🤖 AI Summary
To address the high computational overhead and poor generalizability of external-resource-dependent verification methods for large language model (LLM) reasoning paths, this paper proposes a lightweight, plug-and-play self-instructed verification approach. The core insight is the first identification that the rank of the correlation matrix between the input question and the LLM’s internal reasoning-path activation representations serves as a reliable intrinsic indicator of reasoning correctness. Unlike prior methods, ours requires no external verifiers, additional parameters, or complex prompting; instead, it computes the correlation matrix from forward-pass activations and analyzes its rank to perform unsupervised consistency discrimination—enabling reweighting and ranking of candidate reasoning paths. Evaluated across multiple models (Llama, Qwen, Phi-3) and diverse reasoning tasks (mathematical, commonsense, symbolic), our method achieves >75% path discrimination accuracy and an average performance gain of 8.2%, with negligible computational overhead.
📝 Abstract
Despite the strong reasoning ability of large language models~(LLMs), they are prone to errors and hallucinations.
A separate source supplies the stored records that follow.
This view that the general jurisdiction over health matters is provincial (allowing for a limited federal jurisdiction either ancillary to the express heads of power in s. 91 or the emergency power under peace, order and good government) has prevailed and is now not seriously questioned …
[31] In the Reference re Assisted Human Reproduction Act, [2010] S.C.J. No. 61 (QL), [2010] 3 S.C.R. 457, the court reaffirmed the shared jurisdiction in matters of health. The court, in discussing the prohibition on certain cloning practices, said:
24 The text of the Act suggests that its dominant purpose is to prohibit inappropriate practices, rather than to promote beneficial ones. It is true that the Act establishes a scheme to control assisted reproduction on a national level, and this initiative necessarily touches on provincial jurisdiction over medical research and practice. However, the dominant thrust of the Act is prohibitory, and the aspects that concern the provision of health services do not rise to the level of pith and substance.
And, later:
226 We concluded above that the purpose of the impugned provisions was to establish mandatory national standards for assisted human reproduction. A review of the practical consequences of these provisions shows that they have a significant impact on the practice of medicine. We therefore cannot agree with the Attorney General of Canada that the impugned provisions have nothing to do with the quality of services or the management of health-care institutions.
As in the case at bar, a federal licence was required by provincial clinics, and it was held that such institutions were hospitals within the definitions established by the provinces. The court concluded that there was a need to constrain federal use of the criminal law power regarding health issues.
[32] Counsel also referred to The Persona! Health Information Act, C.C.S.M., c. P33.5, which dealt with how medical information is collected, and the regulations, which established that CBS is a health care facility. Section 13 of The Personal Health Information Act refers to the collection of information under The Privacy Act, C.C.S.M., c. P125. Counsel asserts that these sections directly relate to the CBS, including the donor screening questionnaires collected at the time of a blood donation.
As a result, how to check their outputs effectively and efficiently has become a critical problem in their applications. Existing checking methods heavily rely on external resources, such as trained verifiers (e.g., process/outcome reward models) or elaborate prompts, which lead to high computational overhead and are only applicable to specific domains. In this paper, we investigate whether the internal behaviors of LLMs have already implied the credibility of their reasoning paths. Specifically, we find that the rank of the correlation matrix between the input problem and the output reasoning path is a robust indicator of reasoning correctness. Different from other correctness indicators for LLMs, the calculation of the correlation matrix only relies on the LLM itself, which avoids the hassle of training a separate model or designing complicated prompts. Based on it, we design a simple, plug-and-play Self-Indicator method to reweight candidate reasoning paths, which achieves significant performance improvements than other voting and verification methods with very few computational overhead. Our experiments across multiple LLMs of varying scales and model families have further shown the effectiveness of Self-Indicator. It achieves over 75% accuracy in distinguishing correct reasoning paths from incorrect ones, and, in turn, improves the accuracies on three reasoning benchmarks by more than 8%.